Tuesday, April 23, 2019

If, As Is The Case, Impeachment Won't Happen, That OLC Ruling Is Too Dangerous To Allow It To Stand

That infamous Office of Legal Counsel ruling against indicting a sitting president has the stinking hands of fascism on it through its real creator, then Solicitor General Robert Bork, the guy who was ready to carry out the Saturday Night Massacre for the criminal President Richard Nixon, it basically was designed to protect criminal presidents such as Nixon and others who have, actually, characterized the presidency after Nixon.  Ronald Reagan's administration was floridly corrupt, including George H. W. Bush who found it necessary to issue a number of pardons to protect himself as he left the presidency and the protection of that OLC ruling.   It certainly characterized the corrupt regime of his son, George W. Bush who was installed illegally by Republicans on the Supreme Court and who went on to be managed by the corrupt Dick Cheney.  It certainly has been true of the Trump regime imposed on us by a foreign billionaire oligarchic criminal regime working hand in glove with American millionaires and billionaires taking advantage of the corruption embedded in the American system through the Electoral College system and Republican state administrations who have rigged the systems in their own states.  By comparison the petty criminality of Bill Clinton, lying under oath about getting a blow job while in office, is hardly in the same class of criminality.  That it was at the very end of his term of office that the awful thing was revived in 2000 is telling.  By comparison, Jimmy Carter and Barack Obama's presidencies have been oases of law abidance. * 

The excuse for putting even a legitimate president above the law other than the weight of office, something which we regularly overcome whenever there is a change of presidents, is that the Constitution has given Congress the power to remove presidents through impeachment.   That fact also refutes the excuse for that ruling, if a criminal trial would distract a sitting president from their responsibilities of office in an unacceptable way, an impeachment is no less disruptive, in every way it is more of a distraction because an impeachment through congress would be inherently a political as well as a quasi-judicial process.  The temptation of a president to go hammer and tongs against their political opposition would be, if anything, far more disruptive of their executive activities.  The Constitution didn't take what might be a rational response to such a concern, temporarily putting the Vice President in charge when a President is on trial or under an active impeachment action.  

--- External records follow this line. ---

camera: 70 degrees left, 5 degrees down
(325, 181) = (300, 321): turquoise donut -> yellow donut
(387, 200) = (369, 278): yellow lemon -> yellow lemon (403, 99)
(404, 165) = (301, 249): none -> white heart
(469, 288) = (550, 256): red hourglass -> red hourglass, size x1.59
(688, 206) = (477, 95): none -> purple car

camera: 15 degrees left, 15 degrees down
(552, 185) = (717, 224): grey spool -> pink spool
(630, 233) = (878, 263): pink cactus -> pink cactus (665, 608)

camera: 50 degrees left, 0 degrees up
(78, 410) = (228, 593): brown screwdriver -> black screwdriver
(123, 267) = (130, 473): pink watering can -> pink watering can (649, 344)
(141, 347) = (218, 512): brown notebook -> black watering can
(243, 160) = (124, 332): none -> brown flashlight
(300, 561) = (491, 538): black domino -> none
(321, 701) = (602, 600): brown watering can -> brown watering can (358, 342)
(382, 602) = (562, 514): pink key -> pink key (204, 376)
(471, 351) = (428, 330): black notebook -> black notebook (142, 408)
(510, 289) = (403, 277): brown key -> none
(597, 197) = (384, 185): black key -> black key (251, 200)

That excuse for the likes of Robert Bork creating unstated Constitutional lore, that impeachment is the proper way to remove a criminal president is, itself, shown for its illegitimacy through the failure of Houses to impeach and Senates to remove presidents in every single instance of Presidential criminality in our history.  The fact that the Republicans in the Senate, refusing to remove Donald Trump with his record of criminality, even to the extent of not only failing to protect and defend the United States from enemies foreign as well as domestic BUT HAVING COLLABORATED WITH VLADIMIR PUTIN'S CRIME REGIME TO GAIN THE OFFICE shows the fact that depending on impeachment in lieu of indicting and convicting Donald Trump is about as dangerous an artifact as Robert Bork left to rot out American democracy.  

*  I would not include Gerald Ford because his pardon of Nixon was one of the most irresponsible and dangerous acts taken by an American president.  If Nixon had been indicted and convicted and sentenced for his crimes, the subsequent history of criminality by, mostly, Republican presidents may have been very different.  As far as I'm concerned, Ford was a part of one of the most dangerous cover-ups for crime in the history of the United States. 

Update;  Anticipating some objection to what I said, based in the failure of the fabled Founders to have taken this into consideration, the failure of Congresses to impeach and remove criminal presidents and others throughout our history refutes their Constitutional theories that impeachment is an adequate prevention for even as criminal an executive administration as they could imagine.  I think with Trump we've gone way past what those men, who relied so much on even their inadequate concept of "honor" could have possibly imagined would possibly happen under their system.   I think the last time we could depend on that level of "honor" among Republicans was when there were Republicans in the House who voted to impeach and, having come to the conclusion that Nixon would cost the Republican Party in the next election, some of the leading Senate Republicans told Nixon the jig was up, though that last one was hardly an act of honor instead of self-serving damage control.  If you're counting on the likes of Susan Collins and Mitt Romney in that regard, you are a hopeless chump. 

The thing doesn't work to keep us safe from the worst.  The Founders theory on this was clearly inadequate without the possibility of an indictment and trial of a sitting president.